Fishing On! :fishing:


----------



## letmefish (May 23, 2015)

Nice rig, but I would imagine that it would have a tendency the "helicopter" badly on a long cast especially with a piece of bait that is same weight as the sinker. Probably would work well on short to medium range casts though. The stiffness of that heavy line should help to cut down on the possible twisting and tangling on itself. Might give it a try next time out, thanks for posting it.


----------



## marv1234 (Nov 10, 2014)

Used it yesterday and it worked out quite well, the hook is a distance away from the sinker so it made it easier for fish to bite into. With just enough bait to cover the entire hook the fish were gobbling up my hooks with bait and swallowing the entire thing.


----------



## buckstand (Sep 17, 2014)

That is a horse of a different color for sure. That being said, I've seen some mighty strange things trigger a fish's appitite. So I'll bite  
What kind of fish are you catching? Can you let us know how long the drop to the hook is and the knots you used to make this rig?

opcorn:


----------



## marv1234 (Nov 10, 2014)

I don't have exact length as I decide on length depending on what rod I'm using or area I'm fishing in. If the area is rocky I might go for shorter line or go longer if more sandy bottom. I can also make the same rig on braid lines but it tends to twist when wet and tangle.


----------



## steve2 (Jun 2, 2013)

Doesnt having the sinker ahead of the bait and not on a fishfinder or carolina rig cause less sensitivity to the bite?
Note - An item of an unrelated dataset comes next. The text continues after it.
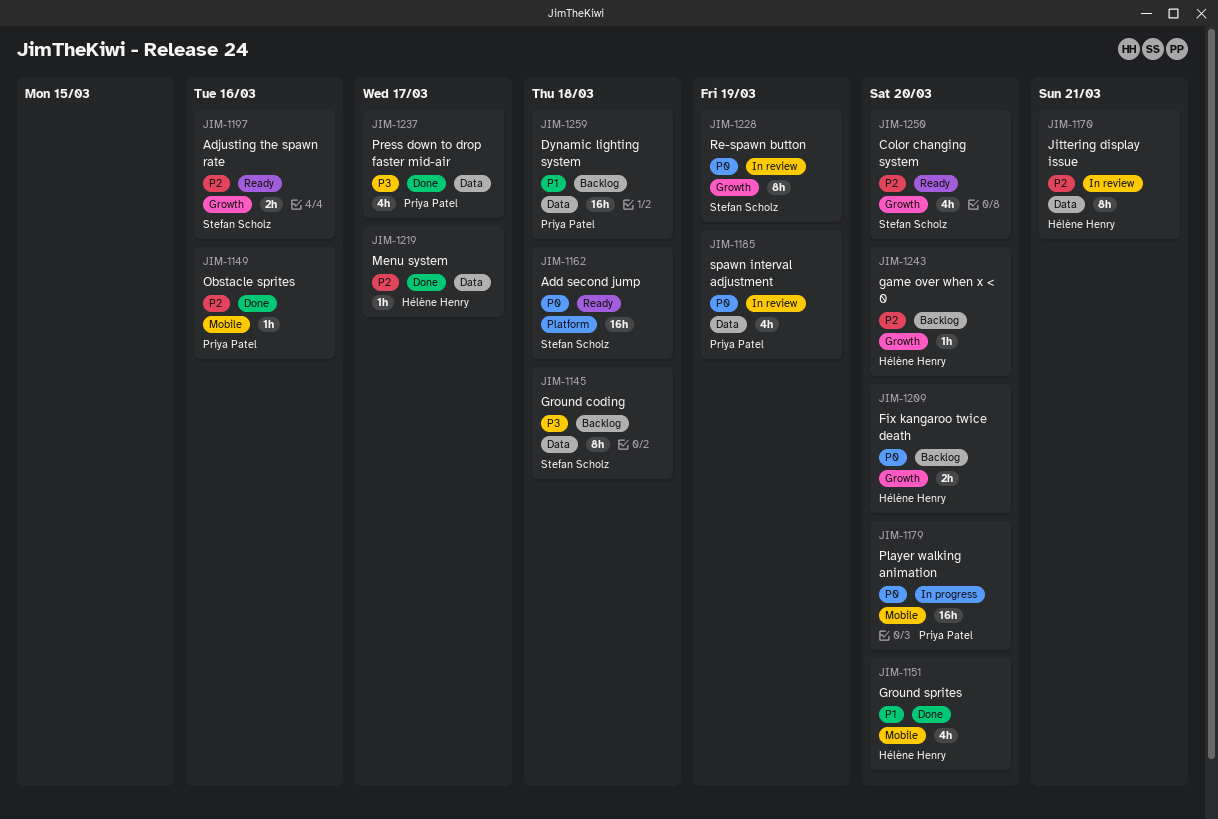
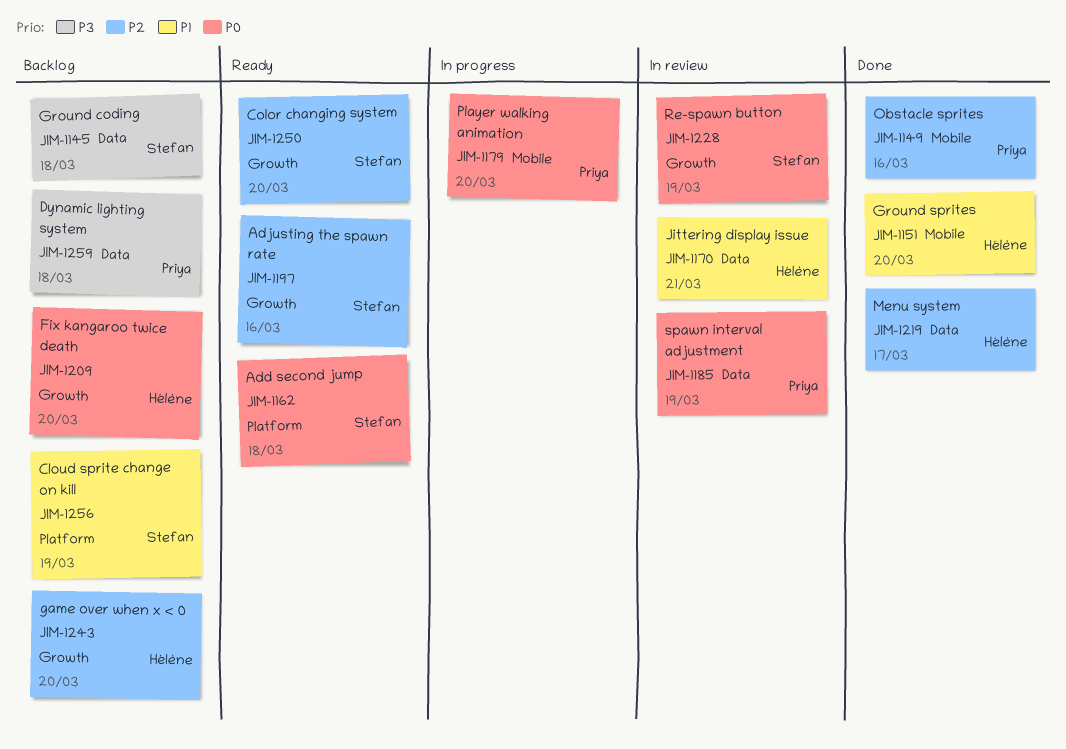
JIM-1170, priority: P2 -> P1
JIM-1237: present -> none
JIM-1256: none -> present
JIM-1259, priority: P1 -> P3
Just asking.


----------



## marv1234 (Nov 10, 2014)

Bites are the same.


----------



## steve2 (Jun 2, 2013)

ok maybe i am confused. On my single hook bottom rig the sinker is at the end of the line. Pull up till some tension on the line. But in reality unless the bait is also stretched out, a bite might go unnoticed . With yours basically the same deal. If the bait is stretched out, a bite will be felt thru the main line. Either way, with circle hooks anything worth catching will probably hook itself.


----------



## Fishman (Apr 23, 2000)

Looks like a mono style three way rig. Add a bell or bank sinker and you can troll or drift it.


----------



## marv1234 (Nov 10, 2014)

Caught two sharks with it on Saturday so it worked fine for me. I see a lot of guys with something similar when casting big baits like whole fish or cut bait. When casting big baits it's how you set the hook that will make the difference if you catch a fish or not. If the fish is strong enough you should still feel the bite or see it.


----------



## MadDawgJ (Apr 16, 2016)

Glad I found this last night. I had a high low I had tied that the Sharpnoses had frayed in the middle and I was about to toss it. Instead I converted it into two of these and snelled some small hooks on some 12# to them and loaded up on Croakers for live and fresh bait for tomorrow's trip. Saved me some money on inferior bait and let me repurpose an old rig so that's a double bonus!


----------



## fish bucket (Dec 5, 2002)

glad that rig works for you but it isn't one i'd probably ever use.


----------